Because I've thought of Redbols as targeting being a kind of "user friendly" and intuitive language, I was long bent out of shape about how junky things like PRINT and REJOIN were.
If your "Hello World" level programs are unpredictable nonsense, I don't see how you know where to start. :-/
So an early thing I came up with was the idea to replace REJOIN with something that had some nice learnable invariants...which was called COMBINE. It was harder than I thought.
Among the various philosophies that were tried out, was that blocks would be reduced recursively:
>> var: "World"
old>> print ["Hello" var]
Hello World
>> block: ["Hello" var]
>> print ["((" block "))"]
(( Hello World ))
But I began having second thoughts, because it seemed like reducing blocks inside the print was a bit "dangerous". You were in an evaluative context so if you wanted reduction you could ask for it.
Many ideas were tried over time, such as using BLOCK! as a means of getting "tight spacing" so you could intermix spaced and unspaced portions:
>> print ["Outer" "spaced" ["inner" "not" "spaced"] "was an" "idea"]
Outer spaced innernotspaced was an idea
This seemed to give a best of both worlds scenario.
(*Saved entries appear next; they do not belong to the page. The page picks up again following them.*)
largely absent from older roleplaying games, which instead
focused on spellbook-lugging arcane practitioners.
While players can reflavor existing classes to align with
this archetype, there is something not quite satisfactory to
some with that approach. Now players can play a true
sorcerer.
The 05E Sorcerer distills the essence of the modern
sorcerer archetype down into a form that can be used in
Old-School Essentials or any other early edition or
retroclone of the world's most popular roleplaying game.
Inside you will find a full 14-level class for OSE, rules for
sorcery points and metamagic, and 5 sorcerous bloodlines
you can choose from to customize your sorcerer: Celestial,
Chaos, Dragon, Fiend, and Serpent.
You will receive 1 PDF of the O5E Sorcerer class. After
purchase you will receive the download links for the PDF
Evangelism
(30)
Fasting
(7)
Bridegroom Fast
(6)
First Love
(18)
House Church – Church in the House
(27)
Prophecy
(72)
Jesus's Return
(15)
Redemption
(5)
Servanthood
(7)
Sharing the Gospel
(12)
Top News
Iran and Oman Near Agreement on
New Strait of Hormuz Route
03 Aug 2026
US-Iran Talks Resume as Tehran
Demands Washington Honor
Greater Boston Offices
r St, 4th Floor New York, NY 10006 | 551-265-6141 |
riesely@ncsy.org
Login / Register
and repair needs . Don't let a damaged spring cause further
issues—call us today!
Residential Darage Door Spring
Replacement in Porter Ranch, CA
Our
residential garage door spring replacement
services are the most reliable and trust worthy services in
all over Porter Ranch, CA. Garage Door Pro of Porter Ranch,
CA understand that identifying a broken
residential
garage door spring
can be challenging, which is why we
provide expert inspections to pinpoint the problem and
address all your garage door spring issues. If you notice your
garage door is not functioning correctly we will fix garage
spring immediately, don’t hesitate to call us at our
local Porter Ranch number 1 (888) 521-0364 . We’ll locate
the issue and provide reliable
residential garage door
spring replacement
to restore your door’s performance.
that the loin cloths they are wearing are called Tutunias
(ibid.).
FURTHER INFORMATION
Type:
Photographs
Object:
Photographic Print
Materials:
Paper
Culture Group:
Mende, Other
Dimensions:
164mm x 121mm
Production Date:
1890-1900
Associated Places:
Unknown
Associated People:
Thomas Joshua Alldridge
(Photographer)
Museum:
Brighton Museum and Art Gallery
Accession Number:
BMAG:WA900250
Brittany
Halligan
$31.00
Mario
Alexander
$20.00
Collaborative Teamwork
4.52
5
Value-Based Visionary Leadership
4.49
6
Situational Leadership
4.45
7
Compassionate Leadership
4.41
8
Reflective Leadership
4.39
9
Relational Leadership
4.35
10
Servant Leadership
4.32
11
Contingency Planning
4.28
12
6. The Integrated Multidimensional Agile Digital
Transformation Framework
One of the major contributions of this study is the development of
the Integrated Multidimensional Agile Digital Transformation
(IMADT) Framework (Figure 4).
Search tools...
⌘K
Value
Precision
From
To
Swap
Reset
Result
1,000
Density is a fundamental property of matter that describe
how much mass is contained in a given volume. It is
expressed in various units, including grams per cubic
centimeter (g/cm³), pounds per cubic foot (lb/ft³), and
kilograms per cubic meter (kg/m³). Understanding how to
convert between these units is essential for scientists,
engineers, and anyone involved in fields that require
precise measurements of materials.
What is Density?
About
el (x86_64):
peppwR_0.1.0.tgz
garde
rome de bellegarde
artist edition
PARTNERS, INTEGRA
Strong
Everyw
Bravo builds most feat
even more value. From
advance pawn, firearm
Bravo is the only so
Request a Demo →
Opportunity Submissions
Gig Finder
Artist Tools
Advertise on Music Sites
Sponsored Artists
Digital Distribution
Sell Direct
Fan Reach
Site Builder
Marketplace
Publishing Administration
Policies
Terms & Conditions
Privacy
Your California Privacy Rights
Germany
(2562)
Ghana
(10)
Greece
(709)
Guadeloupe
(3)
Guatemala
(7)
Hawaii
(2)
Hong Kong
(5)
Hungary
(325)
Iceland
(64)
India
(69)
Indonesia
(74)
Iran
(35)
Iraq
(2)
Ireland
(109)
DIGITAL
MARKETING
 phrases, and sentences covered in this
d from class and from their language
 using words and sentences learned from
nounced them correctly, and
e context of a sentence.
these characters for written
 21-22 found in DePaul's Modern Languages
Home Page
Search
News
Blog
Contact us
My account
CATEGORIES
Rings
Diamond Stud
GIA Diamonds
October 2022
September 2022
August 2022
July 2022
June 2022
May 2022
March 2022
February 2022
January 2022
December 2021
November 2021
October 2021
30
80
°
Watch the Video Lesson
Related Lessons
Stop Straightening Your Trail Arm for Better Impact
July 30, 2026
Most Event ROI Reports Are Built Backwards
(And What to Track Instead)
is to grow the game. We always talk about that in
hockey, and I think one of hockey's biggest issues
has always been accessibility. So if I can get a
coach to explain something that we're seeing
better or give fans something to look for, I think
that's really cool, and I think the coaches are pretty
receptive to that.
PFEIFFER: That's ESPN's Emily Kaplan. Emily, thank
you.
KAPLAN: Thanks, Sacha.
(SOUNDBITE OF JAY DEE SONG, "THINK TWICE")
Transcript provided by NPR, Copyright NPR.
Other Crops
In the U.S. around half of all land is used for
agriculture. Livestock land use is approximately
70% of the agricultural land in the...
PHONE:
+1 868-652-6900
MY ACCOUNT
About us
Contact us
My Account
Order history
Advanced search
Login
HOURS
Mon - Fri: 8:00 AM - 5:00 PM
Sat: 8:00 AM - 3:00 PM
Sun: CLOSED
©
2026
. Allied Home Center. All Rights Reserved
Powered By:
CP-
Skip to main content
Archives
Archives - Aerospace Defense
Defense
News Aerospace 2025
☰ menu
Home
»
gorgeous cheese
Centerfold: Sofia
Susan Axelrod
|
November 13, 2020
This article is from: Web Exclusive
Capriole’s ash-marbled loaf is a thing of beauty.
But it wasn't clear whether the blocks should be reduced, or exactly what this "unspaced non-reduced block" operation was.
Today, I Think We Have A Direction and Rationale
I just posted my reasoning for why I think this should be true:
>> print ["abc" [] "def"]
abc def
Rebol2 and Red throw in two spaces and that's no good.
If BLOCK! is going to be an aggregator for material inside of PRINT then the base case needs to basically act as if no material is there. Otherwise it's mostly useless, e.g. it couldn't be used for indentation:
print [collect [repeat indent [keep tab]]], "what if indent is 0?"]
With that laid down I think it's safe to say that we want what's in a BLOCK! to be considered as being pre-reduced. But also, that it be unspaced.
>> word: "part"
== "part"
>> print ["Mixing" ["unspaced" word] "with" "spaced" word]
Mixing unspacedword with spaced part
We have a nice tool now with GET-BLOCK! that will reduce, so you have every tool on hand:
>> print ["Mixing" :["unspaced" word] "with" "spaced" word]
Mixing unspacedpart with spaced part
Invariant For BLOCK! Inside DELIMIT (hence PRINT, etc)
So I came up with a good model for what the BLOCK! inside of the PRINT above will do.
It does the same thing that APPEND of a BLOCK! to a string would do.
>> append copy {} ["unspaced" word]
== "unspacedword"
Whatever that is, that's what happens with blocks in print. So it's not FORM-ing, and no spaces. It's the behavior of raw material being appended blockwise to a string.
This keeps us from having to define a separate new behavior. It doesn't define that behavior, so we're not out of the woods. But as I say, it's a slow process...one step at a time.